* Exercise materials *
== Segment start ==
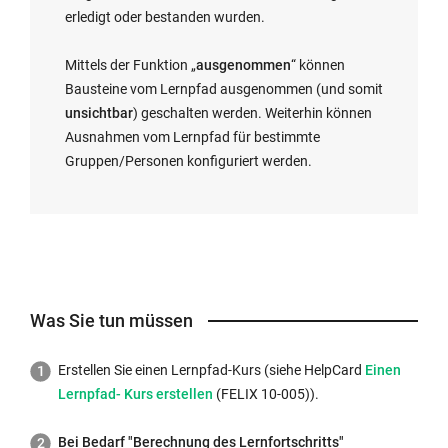
f
erledigt oder bestanden wurden.
n
e
Mittels der Funktion „
ausgenommen
“ können
t:
Bausteine vom Lernpfad ausgenommen (und somit
unsichtbar
) geschalten werden. Weiterhin können
Ausnahmen vom Lernpfad für bestimmte
Gruppen/Personen konfiguriert werden.
Was Sie tun müssen
Externer
Erstellen Sie einen Lernpfad-Kurs (siehe HelpCard
Einen
Link
Lernpfad- Kurs erstellen
​​​​​​​ (FELIX 10-005)).
wird
in
Bei Bedarf "Berechnung des Lernfortschritts"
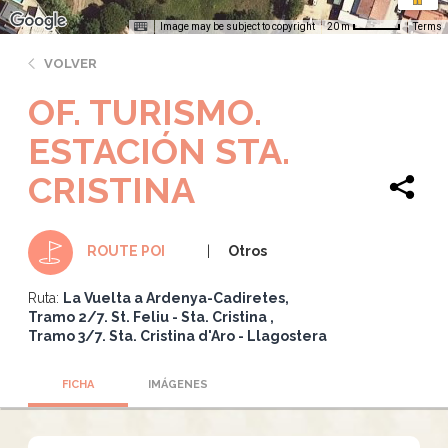
Image may be subject to copyright
Terms
20 m
VOLVER
OF. TURISMO.
ESTACIÓN STA.
CRISTINA
Otros
ROUTE POI
Ruta:
La Vuelta a Ardenya-Cadiretes
Tramo 2/7. St. Feliu - Sta. Cristina
Tramo 3/7. Sta. Cristina d'Aro - Llagostera
FICHA
IMÁGENES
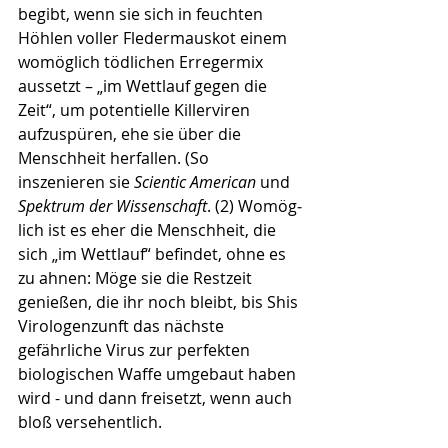
begibt, wenn sie sich in feuchten 
Höhlen voller Fledermauskot einem 
womöglich tödlichen Erregermix 
aussetzt – „im Wettlauf gegen die 
Zeit“, um potentielle Killerviren 
aufzuspüren, ehe sie über die 
Menschheit herfallen. (So 
inszenieren sie 
Scientic American 
und 
Spektrum der Wissenschaft
. (2) Wo­mög­
lich ist es eher die Menschheit, die 
sich „im Wett­lauf“ befindet, ohne es 
zu ahnen: Möge sie die Restzeit 
genießen, die ihr noch bleibt, bis Shis 
Virologenzunft das nächste 
gefährliche Virus zur perfekten 
biologischen Waffe umgebaut haben 
wird - und dann freisetzt, wenn auch 
bloß versehentlich.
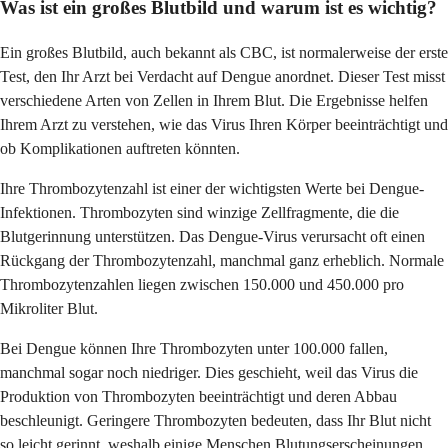
Was ist ein großes Blutbild und warum ist es wichtig?
Ein großes Blutbild, auch bekannt als CBC, ist normalerweise der erste
Test, den Ihr Arzt bei Verdacht auf Dengue anordnet. Dieser Test misst
verschiedene Arten von Zellen in Ihrem Blut. Die Ergebnisse helfen
Ihrem Arzt zu verstehen, wie das Virus Ihren Körper beeinträchtigt und
ob Komplikationen auftreten könnten.
Ihre Thrombozytenzahl ist einer der wichtigsten Werte bei Dengue-
Infektionen. Thrombozyten sind winzige Zellfragmente, die die
Blutgerinnung unterstützen. Das Dengue-Virus verursacht oft einen
Rückgang der Thrombozytenzahl, manchmal ganz erheblich. Normale
Thrombozytenzahlen liegen zwischen 150.000 und 450.000 pro
Mikroliter Blut.
Bei Dengue können Ihre Thrombozyten unter 100.000 fallen,
manchmal sogar noch niedriger. Dies geschieht, weil das Virus die
Produktion von Thrombozyten beeinträchtigt und deren Abbau
beschleunigt. Geringere Thrombozyten bedeuten, dass Ihr Blut nicht
so leicht gerinnt, weshalb einige Menschen Blutungserscheinungen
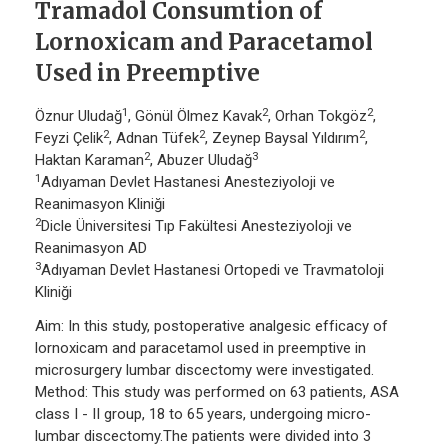
Tramadol Consumtion of
Lornoxicam and Paracetamol
Used in Preemptive
1
2
2
Öznur Uludağ
, Gönül Ölmez Kavak
, Orhan Tokgöz
,
2
2
2
Feyzi Çelik
, Adnan Tüfek
, Zeynep Baysal Yıldırım
,
2
3
Haktan Karaman
, Abuzer Uludağ
1
Adıyaman Devlet Hastanesi Anesteziyoloji ve
Reanimasyon Kliniği
2
Dicle Üniversitesi Tıp Fakültesi Anesteziyoloji ve
Reanimasyon AD
3
Adıyaman Devlet Hastanesi Ortopedi ve Travmatoloji
Kliniği
Aim: In this study, postoperative analgesic efficacy of
lornoxicam and paracetamol used in preemptive in
microsurgery lumbar discectomy were investigated.
Method: This study was performed on 63 patients, ASA
class I - II group, 18 to 65 years, undergoing micro-
lumbar discectomy.The patients were divided into 3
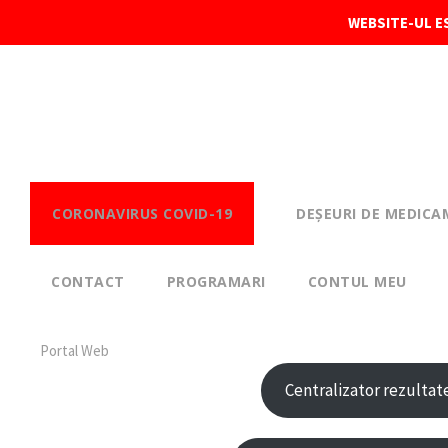
WEBSITE-UL ES
CORONAVIRUS COVID-19
DEȘEURI DE MEDICA
CONTACT
PROGRAMARI
CONTUL MEU
Portal Web
Centralizator rezultate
== Segment end ==
* Instructions for the task *
Find all the lines containing "ausgenommen" in the material, then copy them.

* Task result *
ausgenommen
Bausteine vom Lernpfad ausgenommen (und somit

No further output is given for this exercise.